#### Directions:
The first line of the entries below, the line containing "Savory Bacon Cheeseburger Meatloaf", and every line between them should be repeated exactly, and nothing else.
----- Entries shown
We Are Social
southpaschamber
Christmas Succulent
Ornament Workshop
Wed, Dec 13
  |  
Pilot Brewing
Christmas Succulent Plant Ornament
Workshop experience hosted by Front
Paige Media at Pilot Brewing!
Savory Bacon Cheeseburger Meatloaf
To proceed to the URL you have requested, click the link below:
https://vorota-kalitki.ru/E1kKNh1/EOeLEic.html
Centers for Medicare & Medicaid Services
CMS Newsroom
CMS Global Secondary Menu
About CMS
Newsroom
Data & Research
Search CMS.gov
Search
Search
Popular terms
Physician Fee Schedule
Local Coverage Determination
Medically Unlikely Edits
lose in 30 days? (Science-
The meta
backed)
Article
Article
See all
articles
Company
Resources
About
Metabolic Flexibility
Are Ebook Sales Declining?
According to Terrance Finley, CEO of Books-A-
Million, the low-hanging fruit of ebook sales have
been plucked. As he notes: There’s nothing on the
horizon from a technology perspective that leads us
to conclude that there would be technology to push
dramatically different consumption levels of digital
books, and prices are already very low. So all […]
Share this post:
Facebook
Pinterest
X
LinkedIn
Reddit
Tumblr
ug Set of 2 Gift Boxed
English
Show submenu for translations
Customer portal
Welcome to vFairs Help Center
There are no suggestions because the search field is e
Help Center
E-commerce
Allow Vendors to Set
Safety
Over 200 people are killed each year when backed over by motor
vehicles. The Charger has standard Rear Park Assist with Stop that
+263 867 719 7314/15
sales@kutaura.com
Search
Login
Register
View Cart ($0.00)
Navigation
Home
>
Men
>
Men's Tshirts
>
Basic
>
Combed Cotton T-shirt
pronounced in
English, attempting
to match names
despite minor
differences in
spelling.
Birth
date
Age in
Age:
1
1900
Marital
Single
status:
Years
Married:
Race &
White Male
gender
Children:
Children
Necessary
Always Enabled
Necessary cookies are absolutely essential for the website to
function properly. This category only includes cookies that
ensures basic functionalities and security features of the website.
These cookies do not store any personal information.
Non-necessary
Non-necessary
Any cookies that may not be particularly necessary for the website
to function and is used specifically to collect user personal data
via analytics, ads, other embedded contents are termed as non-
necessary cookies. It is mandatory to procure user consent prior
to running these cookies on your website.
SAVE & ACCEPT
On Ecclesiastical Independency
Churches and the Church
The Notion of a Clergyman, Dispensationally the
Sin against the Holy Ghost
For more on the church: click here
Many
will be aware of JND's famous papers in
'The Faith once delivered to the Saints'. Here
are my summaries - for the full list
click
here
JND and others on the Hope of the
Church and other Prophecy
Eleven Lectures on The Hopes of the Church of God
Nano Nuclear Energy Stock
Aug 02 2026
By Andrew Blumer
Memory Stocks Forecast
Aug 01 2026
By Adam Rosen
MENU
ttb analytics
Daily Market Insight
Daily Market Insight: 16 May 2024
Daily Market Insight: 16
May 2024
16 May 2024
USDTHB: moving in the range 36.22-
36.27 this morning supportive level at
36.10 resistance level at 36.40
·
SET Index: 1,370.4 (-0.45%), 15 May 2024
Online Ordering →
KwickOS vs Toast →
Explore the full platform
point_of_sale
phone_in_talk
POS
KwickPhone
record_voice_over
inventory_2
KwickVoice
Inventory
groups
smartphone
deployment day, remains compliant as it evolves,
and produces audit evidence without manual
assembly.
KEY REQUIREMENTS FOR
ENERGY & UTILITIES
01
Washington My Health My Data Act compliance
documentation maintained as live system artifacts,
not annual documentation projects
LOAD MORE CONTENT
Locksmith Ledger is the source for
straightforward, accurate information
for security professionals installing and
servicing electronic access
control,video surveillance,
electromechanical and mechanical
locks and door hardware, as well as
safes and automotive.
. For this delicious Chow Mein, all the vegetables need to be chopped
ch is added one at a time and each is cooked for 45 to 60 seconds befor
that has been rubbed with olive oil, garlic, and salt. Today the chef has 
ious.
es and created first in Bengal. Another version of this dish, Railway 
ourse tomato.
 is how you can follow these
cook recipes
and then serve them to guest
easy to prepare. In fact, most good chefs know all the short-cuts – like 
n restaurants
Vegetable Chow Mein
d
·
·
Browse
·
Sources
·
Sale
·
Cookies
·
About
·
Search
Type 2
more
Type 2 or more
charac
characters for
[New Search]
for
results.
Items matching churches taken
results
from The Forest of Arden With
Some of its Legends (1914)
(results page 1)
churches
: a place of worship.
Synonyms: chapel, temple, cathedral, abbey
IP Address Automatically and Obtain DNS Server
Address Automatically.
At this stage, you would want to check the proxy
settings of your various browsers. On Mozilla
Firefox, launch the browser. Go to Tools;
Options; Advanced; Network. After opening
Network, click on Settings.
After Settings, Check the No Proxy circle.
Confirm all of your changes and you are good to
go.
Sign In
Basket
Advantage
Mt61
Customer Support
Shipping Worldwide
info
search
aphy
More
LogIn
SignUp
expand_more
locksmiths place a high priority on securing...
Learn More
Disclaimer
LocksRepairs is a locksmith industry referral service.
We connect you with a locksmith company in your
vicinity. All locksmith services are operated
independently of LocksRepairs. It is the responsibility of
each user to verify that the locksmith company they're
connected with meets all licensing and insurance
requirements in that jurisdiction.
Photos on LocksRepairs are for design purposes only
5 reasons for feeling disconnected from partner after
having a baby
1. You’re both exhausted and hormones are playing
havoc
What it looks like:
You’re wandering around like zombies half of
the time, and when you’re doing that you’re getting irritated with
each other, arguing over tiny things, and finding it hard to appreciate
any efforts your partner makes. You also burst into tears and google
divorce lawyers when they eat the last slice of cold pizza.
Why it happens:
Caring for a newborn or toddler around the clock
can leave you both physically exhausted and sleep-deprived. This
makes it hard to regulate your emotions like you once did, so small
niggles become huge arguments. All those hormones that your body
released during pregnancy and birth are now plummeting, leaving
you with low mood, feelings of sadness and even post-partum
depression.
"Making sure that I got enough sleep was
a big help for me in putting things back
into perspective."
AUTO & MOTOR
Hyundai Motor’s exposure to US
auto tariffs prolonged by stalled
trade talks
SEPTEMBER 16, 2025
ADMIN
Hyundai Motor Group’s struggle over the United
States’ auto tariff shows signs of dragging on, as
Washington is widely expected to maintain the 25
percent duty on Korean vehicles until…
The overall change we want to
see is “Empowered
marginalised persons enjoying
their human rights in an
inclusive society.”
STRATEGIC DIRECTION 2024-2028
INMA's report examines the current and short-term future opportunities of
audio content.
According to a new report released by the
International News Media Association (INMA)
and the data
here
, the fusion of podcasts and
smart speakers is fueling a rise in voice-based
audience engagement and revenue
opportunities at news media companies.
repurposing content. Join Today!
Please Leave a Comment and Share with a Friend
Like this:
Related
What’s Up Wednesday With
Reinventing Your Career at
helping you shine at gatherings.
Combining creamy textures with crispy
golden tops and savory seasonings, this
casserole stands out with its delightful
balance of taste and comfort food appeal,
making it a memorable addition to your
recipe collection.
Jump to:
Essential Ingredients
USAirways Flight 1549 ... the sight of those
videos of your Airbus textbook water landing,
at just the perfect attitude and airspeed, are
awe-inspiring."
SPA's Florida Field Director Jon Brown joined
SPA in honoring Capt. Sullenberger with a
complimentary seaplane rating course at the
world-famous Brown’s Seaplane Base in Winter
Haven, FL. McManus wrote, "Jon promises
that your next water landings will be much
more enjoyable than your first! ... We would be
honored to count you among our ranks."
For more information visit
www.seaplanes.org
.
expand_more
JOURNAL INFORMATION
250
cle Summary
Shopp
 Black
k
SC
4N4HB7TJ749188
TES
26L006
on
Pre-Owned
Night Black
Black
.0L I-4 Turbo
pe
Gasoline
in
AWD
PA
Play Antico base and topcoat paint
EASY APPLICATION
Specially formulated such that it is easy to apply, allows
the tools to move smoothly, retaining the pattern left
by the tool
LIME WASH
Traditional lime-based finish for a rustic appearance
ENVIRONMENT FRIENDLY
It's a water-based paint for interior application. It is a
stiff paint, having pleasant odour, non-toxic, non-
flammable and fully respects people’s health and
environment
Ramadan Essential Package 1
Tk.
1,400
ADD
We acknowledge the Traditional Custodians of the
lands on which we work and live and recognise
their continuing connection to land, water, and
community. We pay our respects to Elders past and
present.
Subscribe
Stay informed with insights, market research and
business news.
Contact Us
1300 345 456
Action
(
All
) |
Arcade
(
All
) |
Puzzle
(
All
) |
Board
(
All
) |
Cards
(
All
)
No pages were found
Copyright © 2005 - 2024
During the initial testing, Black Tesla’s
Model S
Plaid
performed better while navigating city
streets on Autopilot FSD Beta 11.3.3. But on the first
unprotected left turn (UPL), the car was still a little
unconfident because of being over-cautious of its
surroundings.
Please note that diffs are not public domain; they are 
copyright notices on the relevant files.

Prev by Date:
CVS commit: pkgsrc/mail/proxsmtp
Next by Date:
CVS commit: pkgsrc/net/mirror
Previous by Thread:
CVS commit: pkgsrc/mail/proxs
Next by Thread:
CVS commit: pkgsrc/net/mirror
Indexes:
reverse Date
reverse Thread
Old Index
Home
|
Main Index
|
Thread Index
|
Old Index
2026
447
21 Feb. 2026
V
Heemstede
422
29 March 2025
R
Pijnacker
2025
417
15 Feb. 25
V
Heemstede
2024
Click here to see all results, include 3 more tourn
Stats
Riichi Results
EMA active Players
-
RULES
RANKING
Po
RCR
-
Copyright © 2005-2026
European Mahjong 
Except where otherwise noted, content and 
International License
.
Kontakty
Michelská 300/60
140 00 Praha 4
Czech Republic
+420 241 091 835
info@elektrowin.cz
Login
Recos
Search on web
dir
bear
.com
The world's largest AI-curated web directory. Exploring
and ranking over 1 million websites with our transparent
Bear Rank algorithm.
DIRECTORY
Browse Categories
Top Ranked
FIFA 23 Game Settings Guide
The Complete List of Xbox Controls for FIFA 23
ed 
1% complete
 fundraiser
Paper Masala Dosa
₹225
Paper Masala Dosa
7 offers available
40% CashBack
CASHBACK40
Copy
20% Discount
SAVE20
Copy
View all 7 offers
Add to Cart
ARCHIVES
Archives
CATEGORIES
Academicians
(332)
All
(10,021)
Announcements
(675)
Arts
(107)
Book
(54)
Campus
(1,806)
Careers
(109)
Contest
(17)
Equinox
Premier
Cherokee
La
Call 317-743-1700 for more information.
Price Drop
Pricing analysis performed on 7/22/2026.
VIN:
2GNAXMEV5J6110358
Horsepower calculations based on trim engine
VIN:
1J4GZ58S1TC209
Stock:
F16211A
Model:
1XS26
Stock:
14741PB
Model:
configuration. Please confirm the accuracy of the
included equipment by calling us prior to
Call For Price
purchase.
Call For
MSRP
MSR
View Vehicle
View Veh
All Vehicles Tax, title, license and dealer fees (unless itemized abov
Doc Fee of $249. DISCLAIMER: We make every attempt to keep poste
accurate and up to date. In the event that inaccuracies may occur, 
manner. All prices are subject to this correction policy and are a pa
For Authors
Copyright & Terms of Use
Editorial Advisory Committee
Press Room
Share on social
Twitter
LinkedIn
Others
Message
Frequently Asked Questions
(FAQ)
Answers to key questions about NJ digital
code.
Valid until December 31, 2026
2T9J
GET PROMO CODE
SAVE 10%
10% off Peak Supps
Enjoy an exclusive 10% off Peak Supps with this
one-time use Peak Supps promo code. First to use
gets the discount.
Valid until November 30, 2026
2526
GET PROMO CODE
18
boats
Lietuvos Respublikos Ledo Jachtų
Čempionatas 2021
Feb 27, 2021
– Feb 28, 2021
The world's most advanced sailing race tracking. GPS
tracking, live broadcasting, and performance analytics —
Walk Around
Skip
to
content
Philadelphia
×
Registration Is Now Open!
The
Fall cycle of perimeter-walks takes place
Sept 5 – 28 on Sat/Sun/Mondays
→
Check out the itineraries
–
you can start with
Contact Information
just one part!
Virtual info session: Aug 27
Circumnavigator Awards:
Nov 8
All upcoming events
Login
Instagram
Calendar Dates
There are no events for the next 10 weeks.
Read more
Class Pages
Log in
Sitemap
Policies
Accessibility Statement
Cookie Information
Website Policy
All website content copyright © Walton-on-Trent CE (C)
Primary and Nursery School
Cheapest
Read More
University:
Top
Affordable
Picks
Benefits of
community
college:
----------
#### Your solution:
We Are Social
southpaschamber
Christmas Succulent
Ornament Workshop
Wed, Dec 13
  |  
Pilot Brewing
Christmas Succulent Plant Ornament
Workshop experience hosted by Front
Paige Media at Pilot Brewing!
Savory Bacon Cheeseburger Meatloaf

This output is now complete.